■ **TEXTE FOURNI**

:::::

En France, on n'a pas de pétrole mais il parait qu'on a des idées. Ouais enfin, je suis pas bien sûr pour le coup. En France, on a des écrivains qui passent leur vie à la télévision et à la radio. Cherchez pas, ce sont toujours les mêmes. Et cherchez pas non plus, ce ne sont pas ceux qui font preuve du plus d'imagination dans leurs récits. En cette période post rentrée littéraire avec dans son sillage une pluie de prix tous plus abscons les uns que les autres, cette triste réalité est d'autant plus évidente. Heureusement tout cela est derrière nous et nous voilà tranquilles jusqu'à janvier où la seconde rentrée littéraire va nous remettre un coup de massue derrière la tête. Avec la valse des mêmes poncifs et toujours les mêmes auteurs qui vont revenir hanter l'espace médiatique à baver les mêmes paroles, à éjaculer des platitudes qui nous emmerdent. 
Depuis quelques années pourtant ont émergé une nouvelle vague d'écrivains du prime time. Après la platitude et l'enfer de l'autofiction (quelles purges!) et du règne du MOI pendant lequel ces tristes sires nous ont conté par le menu leur quotidien de petits bourgeois malheureux trop occupés à se regarder le nombril pour créer, voilà venus les scribouillards de l'exofiction.
En France, on n'a pas de pétrole, mais on créé des néologismes à tout va. Surtout pour masquer la réalité des choses. Exofiction, késako ? L'exofiction, c'est le truc à la mode, c'est à l'écriture ce que le biopic est au cinéma : un livre inspiré de la vie d'un personnage qui a réellement existé. L'auteur glisse quelques éléments inventés, juste ce qu'il faut pour ne pas parler de biographie. Une bonne publicité par-dessus, on surfe sur la vague du potin, de la télé réalité puisqu'on utilise les mêmes schémas de caniveau et hop emballez c'est pesé. Depuis deux ans la tendance s'accentue et les libraires croulent sous cette production qui bénéficie de la complicité des journalistes bien pensants et bien dans le moule. 
Faut dire que ça vend un bouquin qui va nous dire des trucs vrais et croustillants sur la vie - pêle mêle - d'Elvis, de Napoléon, de Senna, d'Edgar Hoover, de Kadhafi, de Poutine, de Salinger, de Jim Morrison, de Kurt Cobain, de Van Gogh... Ben ouais. Et si en plus on donne un prix littéraire alors c'est le jackpot : bandeau rouge à la con pire qu'une guirlande sur un sapin de noël et les éditeurs se frottent les mains en comptant les euros.

:::::

■ **LISTING EXTRAIT**
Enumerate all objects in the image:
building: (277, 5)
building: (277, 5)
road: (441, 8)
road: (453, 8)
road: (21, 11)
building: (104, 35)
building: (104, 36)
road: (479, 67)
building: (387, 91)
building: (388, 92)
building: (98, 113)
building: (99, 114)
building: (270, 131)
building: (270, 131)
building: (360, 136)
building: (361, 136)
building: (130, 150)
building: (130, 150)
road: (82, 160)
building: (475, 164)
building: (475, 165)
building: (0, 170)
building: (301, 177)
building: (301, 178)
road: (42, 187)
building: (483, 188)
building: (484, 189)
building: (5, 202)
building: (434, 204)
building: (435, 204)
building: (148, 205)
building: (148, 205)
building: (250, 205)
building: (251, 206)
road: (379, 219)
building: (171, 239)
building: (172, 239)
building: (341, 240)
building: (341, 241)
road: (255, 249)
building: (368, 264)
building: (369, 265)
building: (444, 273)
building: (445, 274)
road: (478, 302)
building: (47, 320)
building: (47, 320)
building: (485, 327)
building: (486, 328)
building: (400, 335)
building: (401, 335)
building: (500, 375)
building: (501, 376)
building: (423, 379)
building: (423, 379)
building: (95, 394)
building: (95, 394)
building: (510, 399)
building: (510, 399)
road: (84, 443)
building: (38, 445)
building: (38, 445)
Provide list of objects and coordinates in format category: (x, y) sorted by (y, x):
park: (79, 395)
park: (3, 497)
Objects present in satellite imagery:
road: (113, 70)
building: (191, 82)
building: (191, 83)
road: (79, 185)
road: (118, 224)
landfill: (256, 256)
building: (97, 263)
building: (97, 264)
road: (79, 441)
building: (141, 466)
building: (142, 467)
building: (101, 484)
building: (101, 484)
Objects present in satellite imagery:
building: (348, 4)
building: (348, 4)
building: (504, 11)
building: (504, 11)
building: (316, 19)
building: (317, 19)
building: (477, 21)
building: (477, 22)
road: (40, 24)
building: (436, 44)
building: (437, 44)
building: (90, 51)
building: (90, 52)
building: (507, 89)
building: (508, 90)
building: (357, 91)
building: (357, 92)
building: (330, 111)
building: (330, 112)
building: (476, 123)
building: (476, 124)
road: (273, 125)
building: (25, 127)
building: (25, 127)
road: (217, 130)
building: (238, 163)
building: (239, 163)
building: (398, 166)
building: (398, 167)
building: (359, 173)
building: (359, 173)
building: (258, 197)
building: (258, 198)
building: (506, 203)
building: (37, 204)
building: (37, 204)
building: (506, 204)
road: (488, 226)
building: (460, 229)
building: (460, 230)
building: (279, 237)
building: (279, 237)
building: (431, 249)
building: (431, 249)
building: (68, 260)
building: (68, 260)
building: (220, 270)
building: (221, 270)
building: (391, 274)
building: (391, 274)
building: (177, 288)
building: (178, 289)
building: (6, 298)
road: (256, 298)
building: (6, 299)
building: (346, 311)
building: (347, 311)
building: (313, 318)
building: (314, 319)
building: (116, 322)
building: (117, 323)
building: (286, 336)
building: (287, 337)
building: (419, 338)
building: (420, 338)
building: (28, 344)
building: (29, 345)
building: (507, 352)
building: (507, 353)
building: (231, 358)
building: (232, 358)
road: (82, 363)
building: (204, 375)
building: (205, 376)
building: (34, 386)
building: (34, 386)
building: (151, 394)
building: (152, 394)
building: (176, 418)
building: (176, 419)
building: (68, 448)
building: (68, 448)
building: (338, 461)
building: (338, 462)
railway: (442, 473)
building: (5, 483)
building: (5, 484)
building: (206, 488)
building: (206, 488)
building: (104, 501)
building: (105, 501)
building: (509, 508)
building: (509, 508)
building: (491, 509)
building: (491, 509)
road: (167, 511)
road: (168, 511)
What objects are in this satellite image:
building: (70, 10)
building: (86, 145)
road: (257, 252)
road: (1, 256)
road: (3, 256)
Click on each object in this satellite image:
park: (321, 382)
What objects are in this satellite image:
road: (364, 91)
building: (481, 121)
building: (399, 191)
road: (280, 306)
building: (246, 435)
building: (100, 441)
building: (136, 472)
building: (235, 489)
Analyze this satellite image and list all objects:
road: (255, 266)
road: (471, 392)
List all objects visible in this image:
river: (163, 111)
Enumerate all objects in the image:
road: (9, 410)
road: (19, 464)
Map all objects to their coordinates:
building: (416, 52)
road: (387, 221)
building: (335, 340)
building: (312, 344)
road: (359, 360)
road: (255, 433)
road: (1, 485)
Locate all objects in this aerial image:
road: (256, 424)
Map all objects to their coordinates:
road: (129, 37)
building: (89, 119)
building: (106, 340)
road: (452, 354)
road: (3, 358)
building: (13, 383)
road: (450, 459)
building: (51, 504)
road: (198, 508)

:::::

■ **CONSIGNE 1**
Reproduisez à l'identique le passage du texte sur l'exofiction en commençant par « En France, on n'a pas de pétrole mais » et en terminant par « qui nous emmerdent. ».
■ **CONSIGNE 2**
Dans le texte sur l'exofiction, à quel genre cinématographique l'exofiction est-elle assimilée ?

■ **CORRIGÉ 1**
En France, on n'a pas de pétrole mais il parait qu'on a des idées. Ouais enfin, je suis pas bien sûr pour le coup. En France, on a des écrivains qui passent leur vie à la télévision et à la radio. Cherchez pas, ce sont toujours les mêmes. Et cherchez pas non plus, ce ne sont pas ceux qui font preuve du plus d'imagination dans leurs récits. En cette période post rentrée littéraire avec dans son sillage une pluie de prix tous plus abscons les uns que les autres, cette triste réalité est d'autant plus évidente. Heureusement tout cela est derrière nous et nous voilà tranquilles jusqu'à janvier où la seconde rentrée littéraire va nous remettre un coup de massue derrière la tête. Avec la valse des mêmes poncifs et toujours les mêmes auteurs qui vont revenir hanter l'espace médiatique à baver les mêmes paroles, à éjaculer des platitudes qui nous emmerdent.

■ **CORRIGÉ 2**
Au biopic.